Segment Start: TEXT

Interprofessional work in operating rooms: a qualitative study from Sri Lanka

Zeitschrift:
BMC Surgery > Ausgabe 1/2016
Autoren:
Vathsala Jayasuriya-Illesinghe, Sepali Guruge, Bawantha Gamage, Sherry Espin

Abstract

Background

A growing body of research shows links between poor teamwork and preventable surgical errors. Similar work has received little attention in the Global South, and in South Asia, in particular. This paper describes surgeons’ perception of teamwork, team members’ roles, and the team processes in a teaching hospital in Sri Lanka to highlight the nature of interprofessional teamwork and the factors that influence teamwork in this setting.

Methods

Data gathered from interviews with 15 surgeons were analyzed using a conceptual framework for interprofessional teamwork.

Segment End: TEXT
Segment Start: EXTRACTED DATA

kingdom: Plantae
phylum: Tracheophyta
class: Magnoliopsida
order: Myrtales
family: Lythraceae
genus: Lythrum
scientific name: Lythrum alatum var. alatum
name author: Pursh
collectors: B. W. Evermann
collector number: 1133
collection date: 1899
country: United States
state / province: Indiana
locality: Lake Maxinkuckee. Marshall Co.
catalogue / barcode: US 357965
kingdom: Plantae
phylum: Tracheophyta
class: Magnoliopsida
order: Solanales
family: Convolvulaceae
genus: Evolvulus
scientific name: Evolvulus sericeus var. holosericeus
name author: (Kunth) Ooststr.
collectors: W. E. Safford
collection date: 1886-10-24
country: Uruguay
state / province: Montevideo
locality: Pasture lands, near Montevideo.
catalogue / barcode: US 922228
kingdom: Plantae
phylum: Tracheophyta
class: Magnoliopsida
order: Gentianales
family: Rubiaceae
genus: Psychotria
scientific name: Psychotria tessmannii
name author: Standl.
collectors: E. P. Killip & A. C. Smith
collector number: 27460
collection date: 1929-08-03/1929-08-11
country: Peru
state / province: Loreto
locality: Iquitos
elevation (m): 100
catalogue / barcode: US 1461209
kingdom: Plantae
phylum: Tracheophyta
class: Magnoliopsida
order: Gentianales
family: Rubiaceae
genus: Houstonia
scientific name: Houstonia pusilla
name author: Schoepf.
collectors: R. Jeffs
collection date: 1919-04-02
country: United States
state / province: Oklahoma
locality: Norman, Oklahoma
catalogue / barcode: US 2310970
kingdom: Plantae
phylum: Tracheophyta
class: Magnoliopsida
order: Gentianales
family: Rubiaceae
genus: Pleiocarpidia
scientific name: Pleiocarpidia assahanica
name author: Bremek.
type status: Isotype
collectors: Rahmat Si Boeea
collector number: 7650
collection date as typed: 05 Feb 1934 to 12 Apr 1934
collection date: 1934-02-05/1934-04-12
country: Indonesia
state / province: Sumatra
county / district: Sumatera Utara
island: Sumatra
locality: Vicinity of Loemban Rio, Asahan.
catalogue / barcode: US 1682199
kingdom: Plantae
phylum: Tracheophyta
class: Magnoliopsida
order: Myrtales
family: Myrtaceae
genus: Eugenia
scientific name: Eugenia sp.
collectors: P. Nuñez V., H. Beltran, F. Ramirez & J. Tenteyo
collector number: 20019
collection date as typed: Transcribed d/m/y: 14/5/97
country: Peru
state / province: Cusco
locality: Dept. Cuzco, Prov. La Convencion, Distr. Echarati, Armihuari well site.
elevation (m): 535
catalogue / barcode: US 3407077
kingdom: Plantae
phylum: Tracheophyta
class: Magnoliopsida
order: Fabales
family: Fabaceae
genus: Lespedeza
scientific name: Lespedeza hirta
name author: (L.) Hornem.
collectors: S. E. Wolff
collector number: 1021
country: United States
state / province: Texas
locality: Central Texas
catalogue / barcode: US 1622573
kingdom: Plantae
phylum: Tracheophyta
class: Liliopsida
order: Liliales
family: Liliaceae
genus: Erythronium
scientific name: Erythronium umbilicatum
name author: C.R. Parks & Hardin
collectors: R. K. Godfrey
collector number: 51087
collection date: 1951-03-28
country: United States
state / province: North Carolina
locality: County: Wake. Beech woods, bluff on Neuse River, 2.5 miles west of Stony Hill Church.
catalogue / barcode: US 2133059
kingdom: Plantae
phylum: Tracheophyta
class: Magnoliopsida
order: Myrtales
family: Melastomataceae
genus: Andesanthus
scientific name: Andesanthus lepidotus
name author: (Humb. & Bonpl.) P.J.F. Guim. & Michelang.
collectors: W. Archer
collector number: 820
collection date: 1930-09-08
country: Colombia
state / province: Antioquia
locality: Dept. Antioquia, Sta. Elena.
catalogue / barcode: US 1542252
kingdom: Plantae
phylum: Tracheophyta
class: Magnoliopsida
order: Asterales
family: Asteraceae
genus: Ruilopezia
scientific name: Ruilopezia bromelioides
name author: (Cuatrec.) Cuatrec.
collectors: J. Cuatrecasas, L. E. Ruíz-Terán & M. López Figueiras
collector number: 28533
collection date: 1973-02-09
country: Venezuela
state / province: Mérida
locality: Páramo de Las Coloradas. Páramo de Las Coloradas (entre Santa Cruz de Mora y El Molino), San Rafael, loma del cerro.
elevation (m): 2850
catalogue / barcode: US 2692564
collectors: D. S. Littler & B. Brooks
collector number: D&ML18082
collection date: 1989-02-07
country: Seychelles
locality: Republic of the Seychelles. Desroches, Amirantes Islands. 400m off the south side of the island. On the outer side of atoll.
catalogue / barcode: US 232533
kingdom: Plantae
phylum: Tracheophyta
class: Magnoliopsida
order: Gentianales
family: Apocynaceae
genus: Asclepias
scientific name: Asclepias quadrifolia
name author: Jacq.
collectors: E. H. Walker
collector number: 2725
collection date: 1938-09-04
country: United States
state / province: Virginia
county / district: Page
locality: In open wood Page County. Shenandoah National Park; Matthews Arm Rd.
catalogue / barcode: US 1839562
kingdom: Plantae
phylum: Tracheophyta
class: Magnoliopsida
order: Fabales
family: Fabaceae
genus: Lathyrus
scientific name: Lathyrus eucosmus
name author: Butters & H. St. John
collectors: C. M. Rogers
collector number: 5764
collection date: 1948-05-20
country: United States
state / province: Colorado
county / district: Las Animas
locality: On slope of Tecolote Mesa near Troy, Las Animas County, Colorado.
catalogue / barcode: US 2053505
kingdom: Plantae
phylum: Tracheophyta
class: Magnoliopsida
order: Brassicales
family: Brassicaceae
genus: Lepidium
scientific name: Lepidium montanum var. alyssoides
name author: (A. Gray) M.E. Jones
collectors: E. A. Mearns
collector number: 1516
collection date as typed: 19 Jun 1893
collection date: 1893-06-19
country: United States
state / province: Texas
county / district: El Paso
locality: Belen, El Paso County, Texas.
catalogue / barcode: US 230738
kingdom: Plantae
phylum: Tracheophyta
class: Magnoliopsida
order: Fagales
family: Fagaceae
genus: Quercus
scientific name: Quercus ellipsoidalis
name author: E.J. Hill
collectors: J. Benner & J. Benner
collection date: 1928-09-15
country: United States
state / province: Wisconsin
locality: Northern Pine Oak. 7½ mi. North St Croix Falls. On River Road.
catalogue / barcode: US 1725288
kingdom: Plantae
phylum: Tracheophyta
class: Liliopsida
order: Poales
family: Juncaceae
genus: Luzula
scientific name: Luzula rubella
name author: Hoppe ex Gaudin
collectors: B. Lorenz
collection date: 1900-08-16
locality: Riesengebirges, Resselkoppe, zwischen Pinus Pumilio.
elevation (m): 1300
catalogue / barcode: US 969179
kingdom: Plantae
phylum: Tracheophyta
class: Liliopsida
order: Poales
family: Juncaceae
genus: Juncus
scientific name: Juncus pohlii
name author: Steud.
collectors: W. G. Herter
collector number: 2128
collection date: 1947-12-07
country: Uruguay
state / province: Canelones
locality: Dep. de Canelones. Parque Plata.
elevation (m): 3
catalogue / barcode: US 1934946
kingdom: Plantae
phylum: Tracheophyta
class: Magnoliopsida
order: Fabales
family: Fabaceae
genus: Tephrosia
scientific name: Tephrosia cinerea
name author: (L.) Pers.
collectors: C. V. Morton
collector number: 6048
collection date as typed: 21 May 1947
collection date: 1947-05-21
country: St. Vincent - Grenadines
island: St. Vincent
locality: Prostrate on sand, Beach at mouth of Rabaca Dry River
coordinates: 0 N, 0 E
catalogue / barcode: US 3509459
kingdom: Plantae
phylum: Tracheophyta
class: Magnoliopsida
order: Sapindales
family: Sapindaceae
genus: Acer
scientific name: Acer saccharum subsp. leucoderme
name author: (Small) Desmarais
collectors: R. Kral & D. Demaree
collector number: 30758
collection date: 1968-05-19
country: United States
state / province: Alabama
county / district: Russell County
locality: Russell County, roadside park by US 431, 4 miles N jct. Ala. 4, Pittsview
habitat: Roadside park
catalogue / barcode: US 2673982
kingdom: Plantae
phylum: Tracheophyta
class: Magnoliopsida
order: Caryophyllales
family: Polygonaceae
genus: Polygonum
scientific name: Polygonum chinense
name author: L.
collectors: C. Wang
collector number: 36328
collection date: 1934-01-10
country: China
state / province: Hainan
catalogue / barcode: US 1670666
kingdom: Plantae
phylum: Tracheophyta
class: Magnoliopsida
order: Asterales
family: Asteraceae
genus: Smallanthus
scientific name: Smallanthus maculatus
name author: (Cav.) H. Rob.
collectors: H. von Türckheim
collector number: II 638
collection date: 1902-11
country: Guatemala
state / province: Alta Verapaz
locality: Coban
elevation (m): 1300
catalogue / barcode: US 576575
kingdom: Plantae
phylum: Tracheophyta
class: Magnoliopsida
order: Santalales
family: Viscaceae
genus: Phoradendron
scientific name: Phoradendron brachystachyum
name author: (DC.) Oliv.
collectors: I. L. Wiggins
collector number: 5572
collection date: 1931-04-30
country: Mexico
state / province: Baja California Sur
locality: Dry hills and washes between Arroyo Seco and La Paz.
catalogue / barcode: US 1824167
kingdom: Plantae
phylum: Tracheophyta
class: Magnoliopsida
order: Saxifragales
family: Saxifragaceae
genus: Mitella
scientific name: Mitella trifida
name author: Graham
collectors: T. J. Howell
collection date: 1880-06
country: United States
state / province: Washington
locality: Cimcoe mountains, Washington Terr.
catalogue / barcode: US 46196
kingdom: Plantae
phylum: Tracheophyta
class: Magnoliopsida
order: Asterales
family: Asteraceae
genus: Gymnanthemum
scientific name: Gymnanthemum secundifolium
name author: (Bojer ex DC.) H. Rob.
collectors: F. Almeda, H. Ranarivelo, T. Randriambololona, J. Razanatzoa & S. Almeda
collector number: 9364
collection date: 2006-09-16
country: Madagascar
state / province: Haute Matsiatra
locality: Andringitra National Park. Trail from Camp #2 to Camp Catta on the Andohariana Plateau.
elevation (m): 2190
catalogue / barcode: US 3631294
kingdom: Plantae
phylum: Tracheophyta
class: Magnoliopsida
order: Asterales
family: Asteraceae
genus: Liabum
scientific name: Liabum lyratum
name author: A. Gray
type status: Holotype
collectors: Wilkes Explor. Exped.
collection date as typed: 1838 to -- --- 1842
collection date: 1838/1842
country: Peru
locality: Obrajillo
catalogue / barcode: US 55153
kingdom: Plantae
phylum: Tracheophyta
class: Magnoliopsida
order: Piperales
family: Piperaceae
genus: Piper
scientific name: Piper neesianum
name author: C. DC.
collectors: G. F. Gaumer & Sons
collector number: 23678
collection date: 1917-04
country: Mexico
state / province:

Segment End: EXTRACTED DATA

__TASK ITEM 1__: In the abstract on operating-room teamwork in Sri Lanka, how many surgeons were interviewed?
__TASK ITEM 2__: Write the next part of the abstract on operating-room teamwork in Sri Lanka, starting after its last sentence.
Nothing in the lines is needed for this work.

__RESPONSE BOX 1__: 15 surgeons.

__RESPONSE BOX 2__:
Results

Interprofessional teamwork was characterized by low levels of interdependency and integration of work. The demarcation of roles and responsibilities for surgeons, nurses, and anesthetists appeared to be a strong element of interprofessional teamwork in this setting. Various relational factors, such as, professional power, hierarchy, and socialization, as well as contextual factors, such as, patriarchy and gender norms influenced interprofessional collaboration, and created barriers to communication between surgeons and nurses. Junior surgeons derived their understanding of appropriate practices mainly from observing senior surgeons, and there was a lack of formal training opportunities and motivation to develop non-technical skills that could improve interprofessional teamwork in operating rooms.

Conclusions

A more nuanced view of interprofessional teamwork can highlight the different elements of such work suited for each specific setting. Understanding the relational and contextual factors related to and influencing interprofessional socialization and status hierarchies can help improve quality of teamwork, and the training and mentoring of junior members.